Records shown:
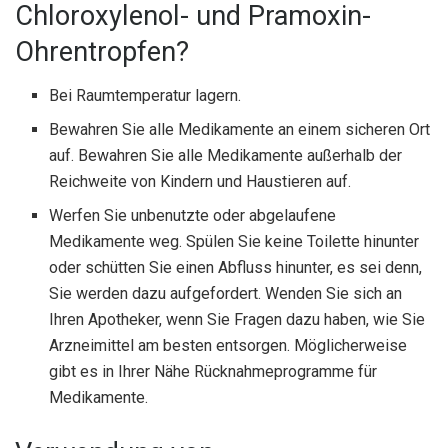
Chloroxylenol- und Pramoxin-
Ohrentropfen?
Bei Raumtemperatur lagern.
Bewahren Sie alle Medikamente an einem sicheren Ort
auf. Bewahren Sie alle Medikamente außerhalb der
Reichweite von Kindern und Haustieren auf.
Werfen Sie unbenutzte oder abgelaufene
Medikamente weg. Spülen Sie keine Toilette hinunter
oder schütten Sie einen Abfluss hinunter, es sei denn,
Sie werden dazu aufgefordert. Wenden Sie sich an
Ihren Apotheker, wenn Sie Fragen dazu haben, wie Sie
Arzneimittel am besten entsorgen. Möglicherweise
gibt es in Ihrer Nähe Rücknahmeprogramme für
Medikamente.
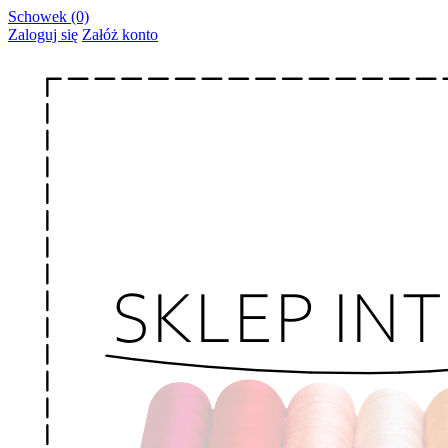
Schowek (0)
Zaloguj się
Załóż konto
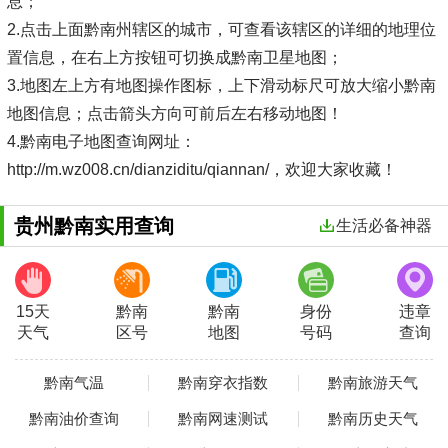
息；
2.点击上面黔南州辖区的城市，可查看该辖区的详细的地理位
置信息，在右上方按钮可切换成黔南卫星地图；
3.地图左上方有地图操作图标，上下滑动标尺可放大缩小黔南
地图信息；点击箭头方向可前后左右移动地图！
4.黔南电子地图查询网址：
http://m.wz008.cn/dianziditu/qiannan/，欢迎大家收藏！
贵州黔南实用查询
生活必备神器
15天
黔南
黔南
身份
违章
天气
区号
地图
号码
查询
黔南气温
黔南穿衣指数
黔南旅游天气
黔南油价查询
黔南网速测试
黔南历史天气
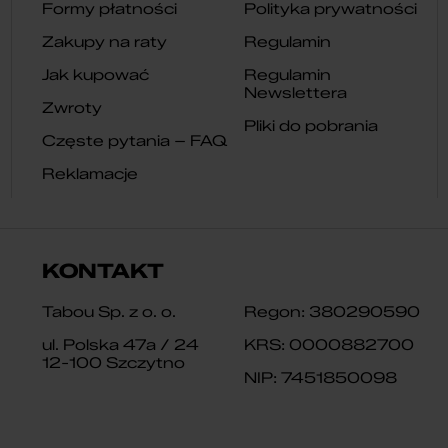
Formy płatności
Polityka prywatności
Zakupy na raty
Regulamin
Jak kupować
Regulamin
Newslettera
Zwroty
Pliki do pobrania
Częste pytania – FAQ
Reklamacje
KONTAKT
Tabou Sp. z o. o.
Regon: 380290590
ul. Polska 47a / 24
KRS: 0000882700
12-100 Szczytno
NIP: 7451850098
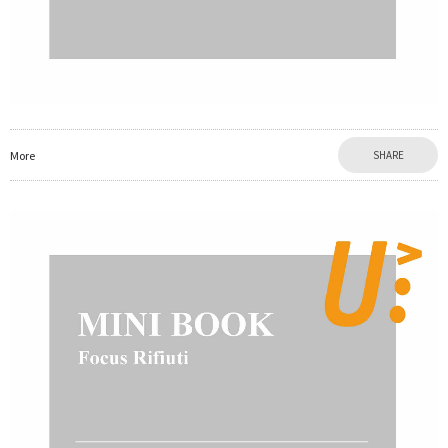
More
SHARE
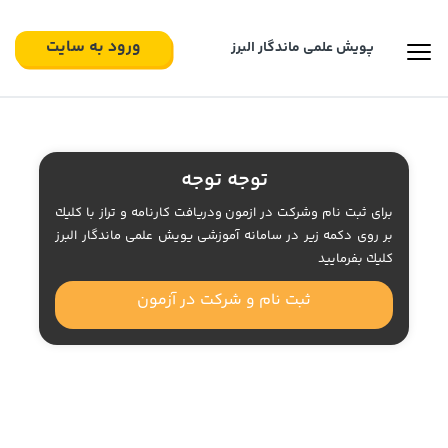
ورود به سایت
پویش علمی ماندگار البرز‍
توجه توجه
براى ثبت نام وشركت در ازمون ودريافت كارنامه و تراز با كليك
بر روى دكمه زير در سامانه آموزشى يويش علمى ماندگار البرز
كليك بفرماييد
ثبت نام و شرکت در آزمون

What is expected: Tally the lines in the rows above that contain the string "ماندگار", and give only the number.

Result of this exercise: 2